Says school officials asked him to house teachers, and a government official gave him the OK to help his mother
A St. Rose Fire Chief and St. Charles Parish Councilman that allowed his mother to live in a FEMA trailer attached to the fire station and use public utilities free of charge for more than two years will not face criminal charges.
St. Charles Parish District Attorney Harry Morel, Jr. says that no charges will be filed against Fire Chief and Councilman Larry Cochran and the investigation is closed.
According to the investigative report, Cochran’s mother, Jewel Daniels, reimbursed the fire department for all of the utilities she used from December 2005 to March 2008.
Cochran estimated that the cost of his mother’s electricity bill was $27 monthly, the water bill was $14, and she paid a rental fee of $35 for use of the public property.
Daniels paid around $2,888 for the utilities used at the fire station during the years she lived there.
St. Charles Parish school teacher Elizabeth McKee and her husband, who also lived at the fire station during that time frame, were not asked to reimburse their portion of the utilities.
Captain Roland Ladreyt conducted the investigation and determined that no further action should be taken. However, he requested that the investigation be reviewed by Morel.
In the report, Cochran said he contacted Emergency Operations Center Director Tab Troxler and received permission to house his mother in the FEMA trailer attached to the fire station. Troxler says he cannot authorize anyone to do anything with a fire station or fire station property.
Cochran says he housed teachers at the fire station because St. Charles Parish School representatives asked him to.
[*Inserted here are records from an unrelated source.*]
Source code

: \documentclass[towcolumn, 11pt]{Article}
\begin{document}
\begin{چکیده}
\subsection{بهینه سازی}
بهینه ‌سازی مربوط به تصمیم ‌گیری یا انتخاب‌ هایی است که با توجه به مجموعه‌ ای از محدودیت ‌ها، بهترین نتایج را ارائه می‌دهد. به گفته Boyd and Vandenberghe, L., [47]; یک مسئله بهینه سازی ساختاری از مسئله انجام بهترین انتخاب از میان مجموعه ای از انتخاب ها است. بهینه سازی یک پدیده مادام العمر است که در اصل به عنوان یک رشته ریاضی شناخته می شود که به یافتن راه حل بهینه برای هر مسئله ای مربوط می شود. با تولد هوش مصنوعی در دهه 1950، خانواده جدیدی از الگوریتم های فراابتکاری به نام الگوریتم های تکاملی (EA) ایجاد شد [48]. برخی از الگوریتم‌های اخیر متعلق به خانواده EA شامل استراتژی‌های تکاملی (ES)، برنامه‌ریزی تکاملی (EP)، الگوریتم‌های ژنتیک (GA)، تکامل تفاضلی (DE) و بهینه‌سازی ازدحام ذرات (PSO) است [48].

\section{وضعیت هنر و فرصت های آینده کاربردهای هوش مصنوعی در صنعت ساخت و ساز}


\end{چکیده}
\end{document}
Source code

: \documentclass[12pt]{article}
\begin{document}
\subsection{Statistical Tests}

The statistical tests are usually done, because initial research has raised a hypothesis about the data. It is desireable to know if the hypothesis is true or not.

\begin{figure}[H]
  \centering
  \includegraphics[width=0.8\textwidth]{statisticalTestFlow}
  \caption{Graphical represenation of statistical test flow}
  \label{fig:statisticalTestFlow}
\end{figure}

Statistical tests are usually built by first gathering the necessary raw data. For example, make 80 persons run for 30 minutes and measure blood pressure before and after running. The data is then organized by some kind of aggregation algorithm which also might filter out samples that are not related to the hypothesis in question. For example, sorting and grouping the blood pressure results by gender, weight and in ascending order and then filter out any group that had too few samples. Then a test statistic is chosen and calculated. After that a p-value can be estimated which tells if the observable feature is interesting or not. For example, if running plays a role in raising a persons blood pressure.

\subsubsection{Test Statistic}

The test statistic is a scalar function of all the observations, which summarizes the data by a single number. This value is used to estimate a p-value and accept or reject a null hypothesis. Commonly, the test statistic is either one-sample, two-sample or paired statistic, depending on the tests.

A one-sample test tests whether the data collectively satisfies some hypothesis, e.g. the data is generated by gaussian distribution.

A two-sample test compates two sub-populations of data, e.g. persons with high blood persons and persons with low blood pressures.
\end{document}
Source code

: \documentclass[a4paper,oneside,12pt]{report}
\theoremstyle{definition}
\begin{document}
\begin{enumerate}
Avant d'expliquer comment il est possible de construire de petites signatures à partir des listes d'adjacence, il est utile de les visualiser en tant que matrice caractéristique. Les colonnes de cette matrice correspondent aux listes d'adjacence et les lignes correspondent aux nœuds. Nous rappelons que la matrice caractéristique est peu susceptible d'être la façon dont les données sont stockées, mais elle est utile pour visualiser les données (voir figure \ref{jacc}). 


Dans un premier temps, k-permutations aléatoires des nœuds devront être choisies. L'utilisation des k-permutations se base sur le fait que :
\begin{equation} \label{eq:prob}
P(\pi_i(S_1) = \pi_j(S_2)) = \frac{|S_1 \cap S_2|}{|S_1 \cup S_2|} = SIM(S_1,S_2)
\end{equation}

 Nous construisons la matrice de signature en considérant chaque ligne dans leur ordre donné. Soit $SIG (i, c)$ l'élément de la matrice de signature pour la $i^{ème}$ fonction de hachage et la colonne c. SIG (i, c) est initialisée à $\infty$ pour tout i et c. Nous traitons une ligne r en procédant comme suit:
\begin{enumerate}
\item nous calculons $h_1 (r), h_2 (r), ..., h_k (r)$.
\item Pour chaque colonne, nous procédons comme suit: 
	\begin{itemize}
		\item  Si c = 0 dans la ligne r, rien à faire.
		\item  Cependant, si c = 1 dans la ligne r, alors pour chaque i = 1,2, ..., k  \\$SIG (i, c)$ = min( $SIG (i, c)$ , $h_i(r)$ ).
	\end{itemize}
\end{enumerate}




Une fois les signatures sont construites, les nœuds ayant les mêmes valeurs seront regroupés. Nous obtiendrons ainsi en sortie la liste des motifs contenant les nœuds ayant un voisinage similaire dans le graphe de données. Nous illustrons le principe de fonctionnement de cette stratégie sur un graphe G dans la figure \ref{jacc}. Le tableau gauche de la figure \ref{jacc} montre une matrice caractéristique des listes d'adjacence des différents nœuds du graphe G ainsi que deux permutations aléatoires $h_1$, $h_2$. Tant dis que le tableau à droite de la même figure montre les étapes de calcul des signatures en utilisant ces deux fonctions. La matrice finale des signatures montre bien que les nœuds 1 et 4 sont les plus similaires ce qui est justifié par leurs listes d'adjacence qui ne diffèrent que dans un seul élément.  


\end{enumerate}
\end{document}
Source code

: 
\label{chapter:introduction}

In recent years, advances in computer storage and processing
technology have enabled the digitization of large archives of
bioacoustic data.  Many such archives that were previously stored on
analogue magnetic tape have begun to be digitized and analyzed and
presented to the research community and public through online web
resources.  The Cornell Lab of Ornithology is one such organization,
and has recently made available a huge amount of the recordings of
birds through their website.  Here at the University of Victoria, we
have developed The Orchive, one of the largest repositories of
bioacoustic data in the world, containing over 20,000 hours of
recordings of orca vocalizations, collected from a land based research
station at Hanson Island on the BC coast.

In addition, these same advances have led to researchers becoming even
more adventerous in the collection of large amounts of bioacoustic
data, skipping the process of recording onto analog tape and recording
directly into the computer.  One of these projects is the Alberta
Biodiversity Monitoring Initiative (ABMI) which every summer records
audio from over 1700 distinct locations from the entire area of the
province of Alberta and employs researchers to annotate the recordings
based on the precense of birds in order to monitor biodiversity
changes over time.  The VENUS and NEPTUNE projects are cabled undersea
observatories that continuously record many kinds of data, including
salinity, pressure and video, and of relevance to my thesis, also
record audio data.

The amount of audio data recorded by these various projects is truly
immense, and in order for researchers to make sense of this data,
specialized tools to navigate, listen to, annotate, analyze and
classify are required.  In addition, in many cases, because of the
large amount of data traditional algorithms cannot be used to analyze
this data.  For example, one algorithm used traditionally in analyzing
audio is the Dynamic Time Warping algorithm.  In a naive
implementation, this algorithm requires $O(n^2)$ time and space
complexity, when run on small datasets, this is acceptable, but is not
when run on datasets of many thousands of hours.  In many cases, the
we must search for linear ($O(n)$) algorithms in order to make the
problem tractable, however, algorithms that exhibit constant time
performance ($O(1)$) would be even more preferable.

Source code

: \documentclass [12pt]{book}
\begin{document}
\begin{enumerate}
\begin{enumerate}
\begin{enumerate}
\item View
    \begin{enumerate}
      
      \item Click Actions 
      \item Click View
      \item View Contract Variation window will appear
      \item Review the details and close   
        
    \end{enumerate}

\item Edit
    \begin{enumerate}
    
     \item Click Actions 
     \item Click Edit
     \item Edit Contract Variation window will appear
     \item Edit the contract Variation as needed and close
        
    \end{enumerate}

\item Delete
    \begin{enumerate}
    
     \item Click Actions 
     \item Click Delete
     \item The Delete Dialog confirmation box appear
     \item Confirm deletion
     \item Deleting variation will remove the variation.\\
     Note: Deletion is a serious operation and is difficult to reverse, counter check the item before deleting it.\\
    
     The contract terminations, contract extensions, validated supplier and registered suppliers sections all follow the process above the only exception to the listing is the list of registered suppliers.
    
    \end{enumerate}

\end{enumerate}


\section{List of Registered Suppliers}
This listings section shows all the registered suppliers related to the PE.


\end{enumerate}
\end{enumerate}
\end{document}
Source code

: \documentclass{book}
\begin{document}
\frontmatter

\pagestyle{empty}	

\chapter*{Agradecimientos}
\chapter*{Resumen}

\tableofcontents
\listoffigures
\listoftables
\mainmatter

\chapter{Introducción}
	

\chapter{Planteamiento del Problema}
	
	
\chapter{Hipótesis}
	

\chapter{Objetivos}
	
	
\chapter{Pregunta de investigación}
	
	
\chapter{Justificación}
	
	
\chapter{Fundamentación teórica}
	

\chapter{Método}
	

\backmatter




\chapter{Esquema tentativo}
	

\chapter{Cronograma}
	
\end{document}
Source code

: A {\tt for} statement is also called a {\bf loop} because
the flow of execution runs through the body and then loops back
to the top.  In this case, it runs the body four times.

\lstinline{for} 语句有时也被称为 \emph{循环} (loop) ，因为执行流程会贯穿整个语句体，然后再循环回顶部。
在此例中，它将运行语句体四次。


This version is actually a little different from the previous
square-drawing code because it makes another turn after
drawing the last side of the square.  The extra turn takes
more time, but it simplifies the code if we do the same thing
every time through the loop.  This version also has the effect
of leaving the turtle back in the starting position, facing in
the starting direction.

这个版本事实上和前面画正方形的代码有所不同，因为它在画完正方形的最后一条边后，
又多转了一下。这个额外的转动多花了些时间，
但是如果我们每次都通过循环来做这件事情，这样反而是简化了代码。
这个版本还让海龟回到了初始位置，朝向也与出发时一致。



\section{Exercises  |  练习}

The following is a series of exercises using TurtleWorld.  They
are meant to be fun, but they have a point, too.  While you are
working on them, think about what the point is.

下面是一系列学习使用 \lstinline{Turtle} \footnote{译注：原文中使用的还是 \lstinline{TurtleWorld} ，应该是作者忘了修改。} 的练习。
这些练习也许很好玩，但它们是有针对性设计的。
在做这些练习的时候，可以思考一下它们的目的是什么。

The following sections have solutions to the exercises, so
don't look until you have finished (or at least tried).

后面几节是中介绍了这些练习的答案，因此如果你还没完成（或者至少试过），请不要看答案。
In the transcript, Cochran says that Rochelle Cancienne-Touchard and Larry Sesser came to him and asked if teachers could be housed at the station so that schools could start as soon as possible.
Cancienne-Touchard is the school’s director of public information and Sesser, who recently retired from the position, was the assistant superintendent of schools at the time.
Both Cancienne-Touchard and Sesser deny giving permission to Cochran. They say they didn’t have the authority to make that decision.
Cochran says teachers moved into the fire station shortly following the aftermath of Hurricane Katrina. Altogether, including displaced firefighters, teachers and their families, 60 people were housed at the station. Then, several months after the storm, a majority of those moved out, leaving three teachers and their families at the fire house. The teachers, including their family members, amounted to 12 people. Two of the teachers and their families left in 2006. Cochran says in the report that the McKee family was the last to move out, doing so on May 1, 2008.